You Have to Let Them Go, At Least a Little

As I sit on my porch, I joke with my friend that if the kids disappear then we are only telling Social Services that they have been gone two minutes not ten minutes. We live in the world of breathing down our children's necks.  Living in fear of the worst happening at any time. The worst does happen and will continue to happen.  Has our helicopter parenting stopped bad things from happening? Has my nighttime worrying in some way improved my children's lives?

We live on acreage that is surrounded by more acreage.  There is a stream running  through the property for a few months of the year and a trail that leads in a circle from our house through the land and back again.  Our property is bordered by a busy road that is blocked on one side by a thick section of trees, another side is dotted by posted sides set up by a distant neighbor, the third laced by the traditional Pennsylvania rock wall and finally a swamp blocks off the fourth side. 


My son is 7 and could adventure in the woods for hours.  In a society that would probably dissuade any parent from letting their children venture out in the bear ridden woods alone, what was I to do? The children simply did not want me sitting on a stump a few feet away from them while they played.  WiFi or no WiFi, I didn't want to sit on the stump either. Not just because at times it could be boring, but more because I wanted them to have freedom to work together and create without mom there to sort everything out. 

Since there was that little sense of concern with the what ifs,  I needed a point of reference before sending them out: a play area where the kids and their friends could go alone and then be found easily. So was born Cliffhanger, a rock that I found centrally located in the middle of the two crossing paths.  In my usual style I pointed it out, came up with a catchy tune about Cliff Hanger and viola the kids were intrigued.  Since I couldn't just let them go off unattended, yet they certainly didn't want me camped out watching them we dug out these radios. You may remember them from the days before everyone always carried a cell phone.

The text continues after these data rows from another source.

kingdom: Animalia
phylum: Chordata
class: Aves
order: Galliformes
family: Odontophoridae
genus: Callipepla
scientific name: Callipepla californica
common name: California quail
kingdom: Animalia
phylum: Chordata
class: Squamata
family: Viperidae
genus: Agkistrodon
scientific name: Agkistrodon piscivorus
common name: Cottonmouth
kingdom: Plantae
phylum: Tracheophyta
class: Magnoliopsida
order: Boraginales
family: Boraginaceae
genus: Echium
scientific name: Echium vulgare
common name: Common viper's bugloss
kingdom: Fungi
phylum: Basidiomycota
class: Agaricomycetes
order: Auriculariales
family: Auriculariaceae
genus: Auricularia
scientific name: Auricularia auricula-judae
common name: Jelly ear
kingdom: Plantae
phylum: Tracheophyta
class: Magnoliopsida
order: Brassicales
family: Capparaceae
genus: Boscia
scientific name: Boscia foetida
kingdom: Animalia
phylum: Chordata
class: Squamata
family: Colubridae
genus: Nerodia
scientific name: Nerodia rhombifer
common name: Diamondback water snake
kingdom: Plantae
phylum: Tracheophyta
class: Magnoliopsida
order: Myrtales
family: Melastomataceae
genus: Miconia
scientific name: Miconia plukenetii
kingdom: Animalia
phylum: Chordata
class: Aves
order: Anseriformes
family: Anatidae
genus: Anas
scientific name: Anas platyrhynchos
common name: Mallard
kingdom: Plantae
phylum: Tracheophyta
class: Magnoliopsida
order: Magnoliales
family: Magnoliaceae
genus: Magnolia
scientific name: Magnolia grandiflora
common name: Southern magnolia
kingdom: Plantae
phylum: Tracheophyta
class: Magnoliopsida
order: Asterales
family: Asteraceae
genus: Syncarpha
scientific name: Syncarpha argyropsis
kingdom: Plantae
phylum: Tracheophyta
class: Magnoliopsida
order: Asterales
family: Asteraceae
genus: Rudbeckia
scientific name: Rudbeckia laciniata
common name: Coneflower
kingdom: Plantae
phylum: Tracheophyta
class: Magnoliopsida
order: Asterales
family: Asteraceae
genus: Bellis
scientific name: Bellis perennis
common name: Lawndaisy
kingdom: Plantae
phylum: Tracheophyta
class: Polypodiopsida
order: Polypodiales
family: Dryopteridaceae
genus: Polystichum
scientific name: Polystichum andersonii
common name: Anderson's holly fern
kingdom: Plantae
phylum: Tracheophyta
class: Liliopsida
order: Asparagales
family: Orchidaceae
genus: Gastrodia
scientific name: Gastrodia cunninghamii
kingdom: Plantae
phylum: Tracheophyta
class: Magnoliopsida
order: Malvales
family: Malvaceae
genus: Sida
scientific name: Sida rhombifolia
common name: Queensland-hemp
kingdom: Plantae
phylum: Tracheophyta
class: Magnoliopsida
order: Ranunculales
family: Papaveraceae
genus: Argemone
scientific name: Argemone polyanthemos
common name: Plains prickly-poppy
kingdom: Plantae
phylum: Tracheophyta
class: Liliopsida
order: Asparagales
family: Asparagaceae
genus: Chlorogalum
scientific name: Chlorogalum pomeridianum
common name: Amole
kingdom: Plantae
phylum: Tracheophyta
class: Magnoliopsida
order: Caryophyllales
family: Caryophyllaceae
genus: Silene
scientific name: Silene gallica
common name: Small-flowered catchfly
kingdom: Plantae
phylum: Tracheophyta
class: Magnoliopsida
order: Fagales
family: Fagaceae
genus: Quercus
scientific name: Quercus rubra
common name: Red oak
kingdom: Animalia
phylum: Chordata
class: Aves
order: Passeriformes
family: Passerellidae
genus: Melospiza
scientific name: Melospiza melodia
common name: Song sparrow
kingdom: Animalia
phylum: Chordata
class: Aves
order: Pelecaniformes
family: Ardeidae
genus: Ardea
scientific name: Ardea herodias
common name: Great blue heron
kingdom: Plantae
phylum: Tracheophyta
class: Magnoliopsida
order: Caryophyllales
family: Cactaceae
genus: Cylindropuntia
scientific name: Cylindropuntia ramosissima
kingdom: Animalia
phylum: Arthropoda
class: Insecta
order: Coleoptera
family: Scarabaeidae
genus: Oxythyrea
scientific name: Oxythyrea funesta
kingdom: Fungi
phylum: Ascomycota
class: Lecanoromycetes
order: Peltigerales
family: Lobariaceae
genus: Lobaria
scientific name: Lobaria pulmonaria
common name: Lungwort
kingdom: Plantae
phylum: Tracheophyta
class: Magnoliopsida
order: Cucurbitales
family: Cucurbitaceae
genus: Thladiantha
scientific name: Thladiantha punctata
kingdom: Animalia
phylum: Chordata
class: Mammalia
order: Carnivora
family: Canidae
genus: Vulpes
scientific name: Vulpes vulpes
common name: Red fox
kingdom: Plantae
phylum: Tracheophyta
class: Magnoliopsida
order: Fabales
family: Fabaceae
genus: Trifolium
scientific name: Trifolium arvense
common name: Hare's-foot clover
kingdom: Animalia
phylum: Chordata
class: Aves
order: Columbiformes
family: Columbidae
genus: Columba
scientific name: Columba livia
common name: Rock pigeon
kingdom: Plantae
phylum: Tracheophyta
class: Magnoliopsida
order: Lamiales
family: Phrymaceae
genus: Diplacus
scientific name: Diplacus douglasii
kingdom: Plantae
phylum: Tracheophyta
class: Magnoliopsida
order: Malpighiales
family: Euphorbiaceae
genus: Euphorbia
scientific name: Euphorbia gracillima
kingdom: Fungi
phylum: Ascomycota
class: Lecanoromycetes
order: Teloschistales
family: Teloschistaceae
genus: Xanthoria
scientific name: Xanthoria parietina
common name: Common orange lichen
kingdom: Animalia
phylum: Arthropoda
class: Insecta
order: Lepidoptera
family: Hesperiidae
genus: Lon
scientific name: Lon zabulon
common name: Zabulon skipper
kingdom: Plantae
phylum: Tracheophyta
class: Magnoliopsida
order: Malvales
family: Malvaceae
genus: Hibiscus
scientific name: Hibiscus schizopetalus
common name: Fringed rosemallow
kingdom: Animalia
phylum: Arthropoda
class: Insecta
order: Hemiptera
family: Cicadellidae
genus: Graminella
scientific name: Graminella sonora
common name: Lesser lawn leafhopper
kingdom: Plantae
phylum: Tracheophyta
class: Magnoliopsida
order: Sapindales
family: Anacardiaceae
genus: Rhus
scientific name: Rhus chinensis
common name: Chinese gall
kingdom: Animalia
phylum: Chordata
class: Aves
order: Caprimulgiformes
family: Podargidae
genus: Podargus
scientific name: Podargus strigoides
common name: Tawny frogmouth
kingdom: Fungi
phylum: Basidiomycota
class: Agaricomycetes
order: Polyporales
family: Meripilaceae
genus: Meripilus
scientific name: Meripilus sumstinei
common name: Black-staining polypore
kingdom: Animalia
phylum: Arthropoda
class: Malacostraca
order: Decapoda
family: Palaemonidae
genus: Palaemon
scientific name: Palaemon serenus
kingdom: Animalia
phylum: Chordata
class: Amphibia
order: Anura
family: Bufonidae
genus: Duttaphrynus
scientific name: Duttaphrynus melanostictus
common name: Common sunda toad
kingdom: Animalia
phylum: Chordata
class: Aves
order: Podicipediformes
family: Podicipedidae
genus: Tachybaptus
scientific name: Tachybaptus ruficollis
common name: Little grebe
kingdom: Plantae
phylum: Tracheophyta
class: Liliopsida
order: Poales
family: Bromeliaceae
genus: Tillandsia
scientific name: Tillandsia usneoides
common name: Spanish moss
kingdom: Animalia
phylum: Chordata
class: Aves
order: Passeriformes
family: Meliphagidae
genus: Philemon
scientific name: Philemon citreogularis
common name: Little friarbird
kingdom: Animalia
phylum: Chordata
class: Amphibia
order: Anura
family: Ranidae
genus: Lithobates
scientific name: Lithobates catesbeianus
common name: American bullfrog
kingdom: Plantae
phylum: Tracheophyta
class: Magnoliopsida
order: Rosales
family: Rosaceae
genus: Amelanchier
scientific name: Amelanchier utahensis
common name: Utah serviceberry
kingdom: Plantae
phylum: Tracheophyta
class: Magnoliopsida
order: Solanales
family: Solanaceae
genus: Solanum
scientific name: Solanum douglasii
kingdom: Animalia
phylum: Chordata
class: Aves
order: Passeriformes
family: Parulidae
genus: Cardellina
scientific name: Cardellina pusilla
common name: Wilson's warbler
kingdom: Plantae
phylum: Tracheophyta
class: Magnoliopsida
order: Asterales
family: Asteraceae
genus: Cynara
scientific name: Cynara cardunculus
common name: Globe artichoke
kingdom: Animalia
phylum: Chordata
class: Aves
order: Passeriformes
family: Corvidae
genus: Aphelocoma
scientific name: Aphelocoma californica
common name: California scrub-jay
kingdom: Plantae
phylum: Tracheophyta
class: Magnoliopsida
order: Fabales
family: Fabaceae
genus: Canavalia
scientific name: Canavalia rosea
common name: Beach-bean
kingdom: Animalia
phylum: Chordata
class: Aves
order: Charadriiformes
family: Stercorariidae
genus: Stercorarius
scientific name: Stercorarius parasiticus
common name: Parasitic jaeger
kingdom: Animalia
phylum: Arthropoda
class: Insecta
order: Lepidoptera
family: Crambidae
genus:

 Perfect for communication every few minutes to check that the kids were fine. Also in case of a need they could contact me more easily than yelling from the woods. The kids never go back alone, always in a group. This means Cole has to have a friend over to head back, as Cecily is still a little young to be released from more than an ear shot away with just her brother.  I also always send the dog, because he knows the trails better than all of us and leads them home directly every time. 
The best thing has happened.  They have built a fort from materials they have collected.






  No fort is complete without a No Trespassing Sign.
I love that the kids have worked together to make something of which they can be proud.  I also like to hear the stories about which friend came up with which idea to improve the fort.  Some of the best playing happens when children are left to their own ideas and have to learn to work together on a common goal.